The EPAs contain customary representations, warranties and covenants, as well as various closing conditions, including the conditions described above. The EPAs also contain indemnification provisions subject to specified limitations as to time and amount. In addition, each EPA is subject to termination by either party if specified closing conditions are not met within the time periods allowed under the EPAs.

See the press release dated September 28, 2012, attached as Exhibit 99.1, for additional information.

Section 8 – Other Events

Item 8.01: Other Events

On September 28, 2012, TECO Energy announced the transaction described in Item 1.01 above, including its expectations for the use of proceeds from the transaction following the closing, which expectations currently include a share repurchases and debt retirement.

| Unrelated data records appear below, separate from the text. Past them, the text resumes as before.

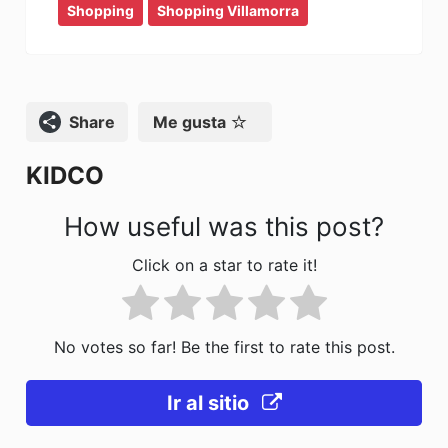
e
o
l
p
Shopping
Shopping Villamorra
b
d
ar
o
o
tir
o
n
Compartir
Me gusta
k
KIDCO
How useful was this post?
Click on a star to rate it!
No votes so far! Be the first to rate this post.
Ir al sitio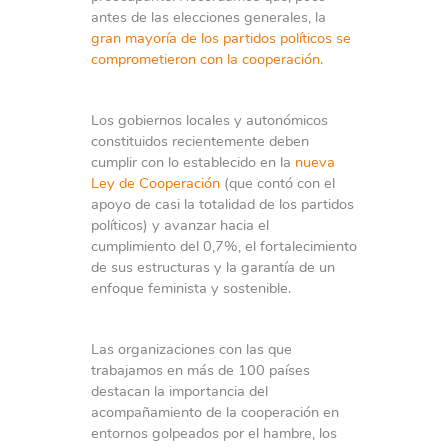
antes de las elecciones generales, la
gran mayoría de los partidos políticos se
comprometieron con la cooperación
.
Los gobiernos locales y autonómicos
constituidos recientemente deben
cumplir con lo establecido en la
nueva
Ley de Cooperación
(que contó con el
apoyo de casi la totalidad de los partidos
políticos) y avanzar hacia el
cumplimiento del 0,7%, el fortalecimiento
de sus estructuras y la garantía de un
enfoque feminista y sostenible.
Las organizaciones con las que
trabajamos en más de 100 países
destacan la importancia del
acompañamiento de la cooperación en
entornos golpeados por el hambre, los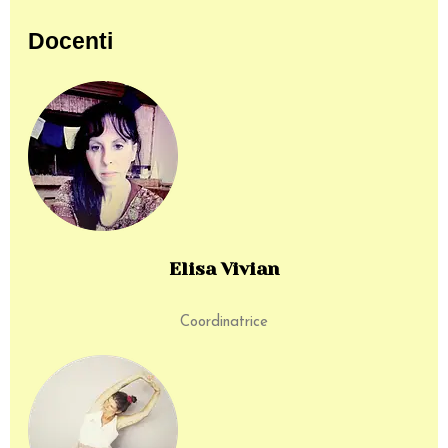
Docenti
Elisa Vivian
Coordinatrice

See the press release dated September 28, 2012, attached as Exhibit 99.1, for additional information.


Section 9 – Financial Statements and Exhibit

Item 9.01: Financial Statements and Exhibit

 

  (d) Exhibit

 

99.1    Press Release dated September 28, 2012 reporting on TECO Energy, Inc.’s entry into a material definitive agreement.


SIGNATURES

Pursuant to the requirements of the Securities Exchange Act of 1934, the registrant has duly caused this report to be signed on its behalf by the undersigned hereunto duly authorized.

 

Date: September 28, 2012     TECO ENERGY, INC.
    (Registrant)
   

/s/ S. W. Callahan

    S. W. CALLAHAN
   

Senior Vice President-Finance & Accounting and

Chief Financial Officer


EXHIBIT INDEX

 

Exhibit
No.

  

Description of Exhibit

99.1    Press Release dated September 28, 2012 reporting TECO Energy, Inc.’s entry into a material definitive agreement.